People photos with keypoints
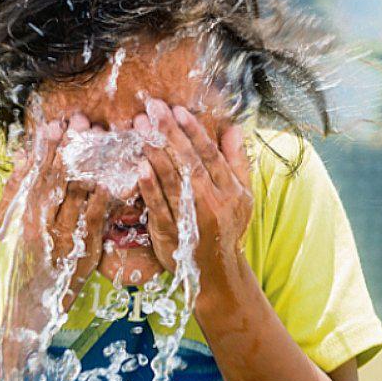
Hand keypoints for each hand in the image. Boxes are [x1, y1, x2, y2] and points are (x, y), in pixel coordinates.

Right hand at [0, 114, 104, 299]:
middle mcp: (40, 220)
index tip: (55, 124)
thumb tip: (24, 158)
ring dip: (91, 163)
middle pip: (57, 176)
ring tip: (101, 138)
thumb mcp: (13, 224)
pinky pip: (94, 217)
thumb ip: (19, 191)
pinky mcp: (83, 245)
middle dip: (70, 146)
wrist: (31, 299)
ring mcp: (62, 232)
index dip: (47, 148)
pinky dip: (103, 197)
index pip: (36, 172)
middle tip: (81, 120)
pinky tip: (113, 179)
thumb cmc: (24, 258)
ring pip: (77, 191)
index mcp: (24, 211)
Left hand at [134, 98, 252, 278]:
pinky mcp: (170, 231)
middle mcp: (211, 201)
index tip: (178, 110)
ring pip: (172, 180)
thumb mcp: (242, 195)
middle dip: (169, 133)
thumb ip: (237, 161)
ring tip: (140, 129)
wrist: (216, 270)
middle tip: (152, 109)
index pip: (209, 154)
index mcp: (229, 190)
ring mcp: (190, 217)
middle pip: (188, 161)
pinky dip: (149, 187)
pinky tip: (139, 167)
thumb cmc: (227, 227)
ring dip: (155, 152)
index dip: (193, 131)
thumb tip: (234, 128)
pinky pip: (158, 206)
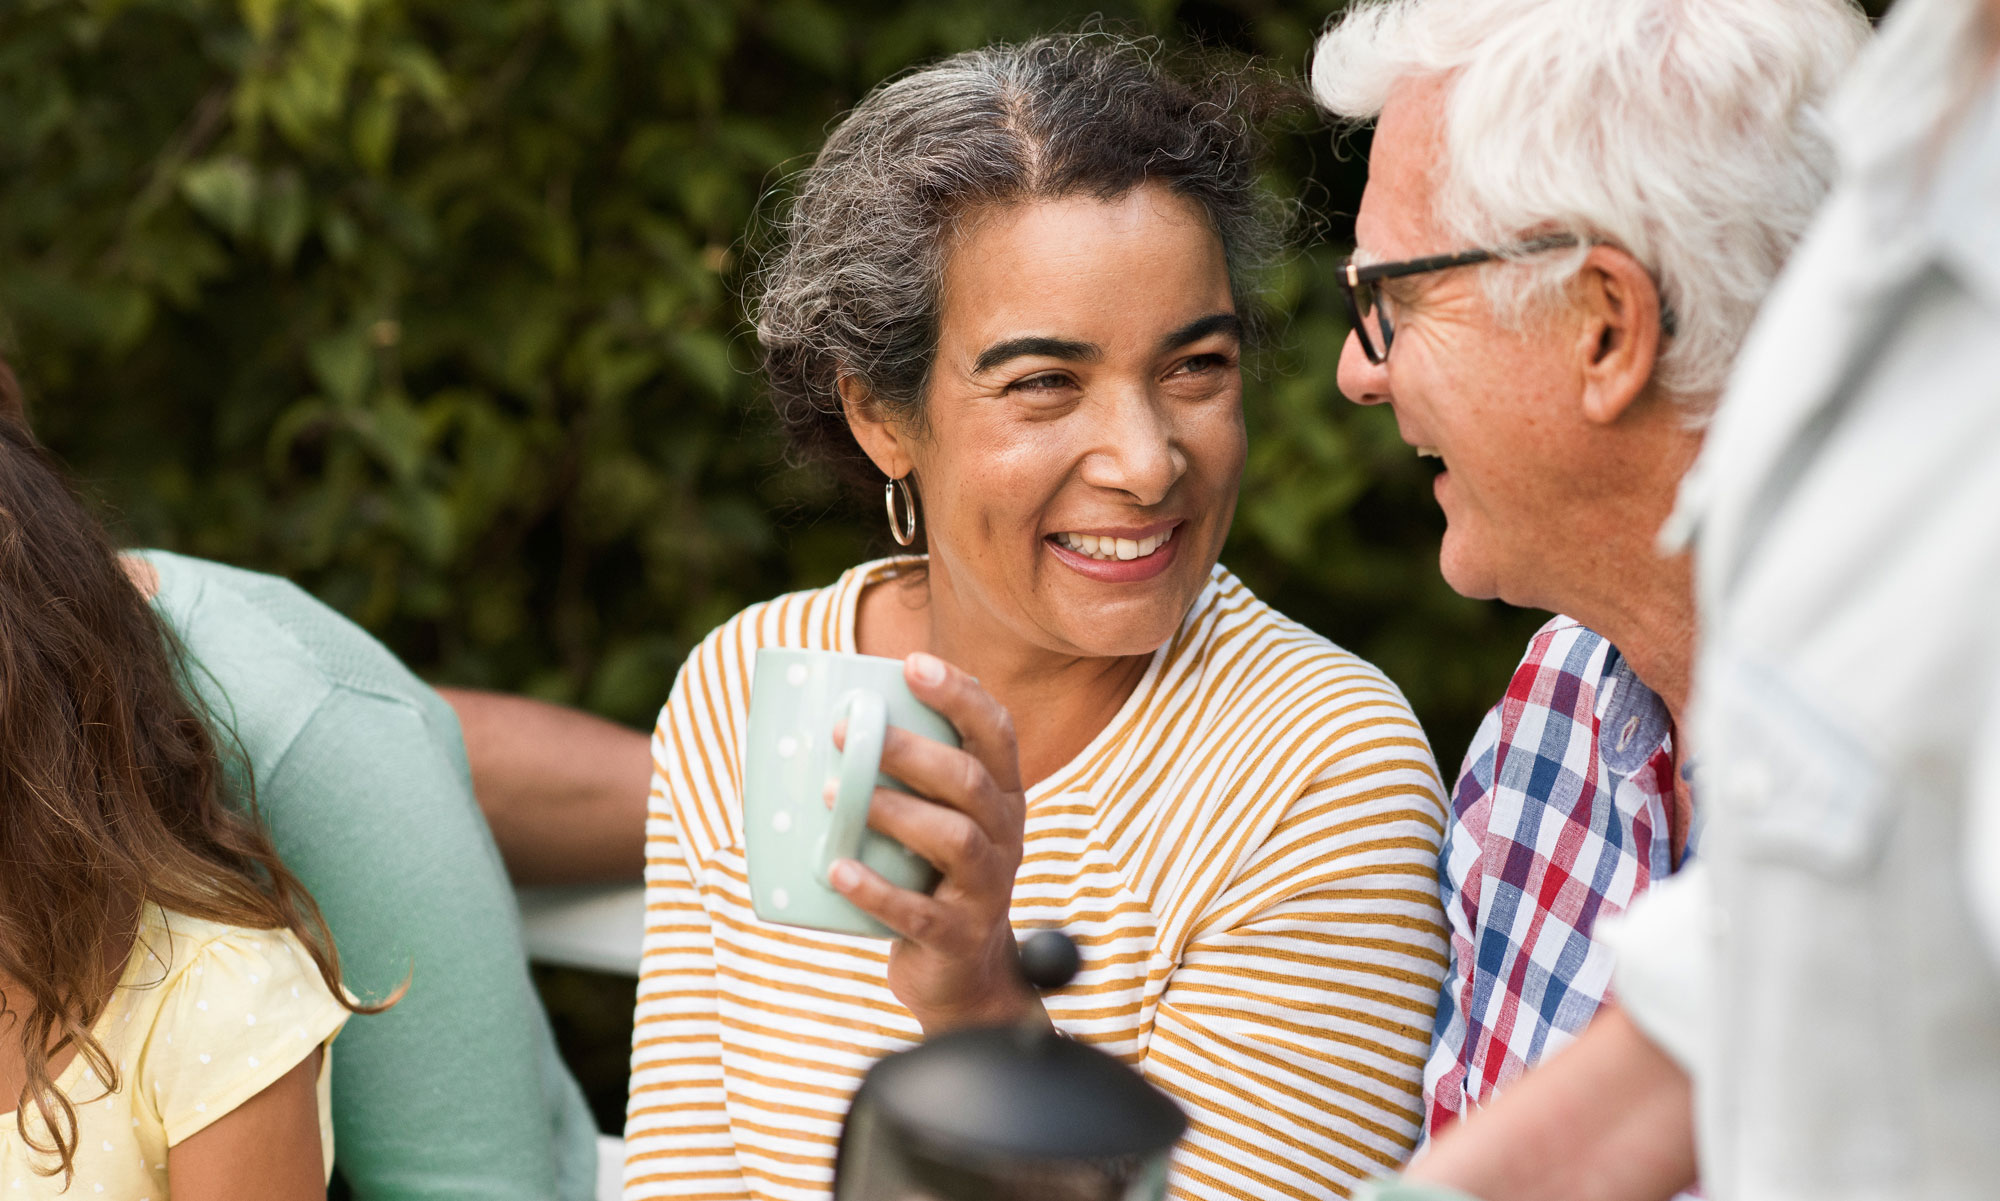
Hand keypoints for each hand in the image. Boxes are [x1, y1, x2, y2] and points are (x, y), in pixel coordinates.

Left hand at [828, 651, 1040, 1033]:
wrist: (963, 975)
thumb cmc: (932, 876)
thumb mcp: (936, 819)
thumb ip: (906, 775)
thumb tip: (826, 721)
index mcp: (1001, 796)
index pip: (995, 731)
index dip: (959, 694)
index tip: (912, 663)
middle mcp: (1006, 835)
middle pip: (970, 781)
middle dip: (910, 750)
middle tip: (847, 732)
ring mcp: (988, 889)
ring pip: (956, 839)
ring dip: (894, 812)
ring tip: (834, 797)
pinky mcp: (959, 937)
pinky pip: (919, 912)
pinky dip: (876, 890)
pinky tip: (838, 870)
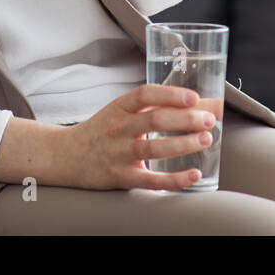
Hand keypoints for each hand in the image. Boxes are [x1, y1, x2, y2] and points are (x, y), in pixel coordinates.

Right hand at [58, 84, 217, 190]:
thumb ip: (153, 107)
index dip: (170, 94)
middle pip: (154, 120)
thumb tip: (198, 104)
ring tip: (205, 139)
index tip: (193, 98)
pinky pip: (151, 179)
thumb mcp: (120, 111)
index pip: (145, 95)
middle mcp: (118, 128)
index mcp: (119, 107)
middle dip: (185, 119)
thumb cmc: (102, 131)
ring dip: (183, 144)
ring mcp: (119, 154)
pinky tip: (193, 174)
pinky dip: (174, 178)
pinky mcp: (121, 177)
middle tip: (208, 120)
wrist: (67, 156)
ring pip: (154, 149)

* **Task details**: Produce an exact copy of the lines from the one containing "middle pip: (154, 120)" through the final line of the data, both ends included, and only those.

* **Task result**:
middle pip: (154, 120)
thumb tip: (198, 104)
ring tip: (205, 139)
index tip: (193, 98)
pinky pip: (151, 179)
thumb mcp: (120, 111)
index pip: (145, 95)
middle mcp: (118, 128)
index mcp: (119, 107)
middle dip: (185, 119)
thumb cmc: (102, 131)
ring dip: (183, 144)
ring mcp: (119, 154)
pinky tip: (193, 174)
pinky dip: (174, 178)
pinky mcp: (121, 177)
middle tip: (208, 120)
wrist: (67, 156)
ring pip: (154, 149)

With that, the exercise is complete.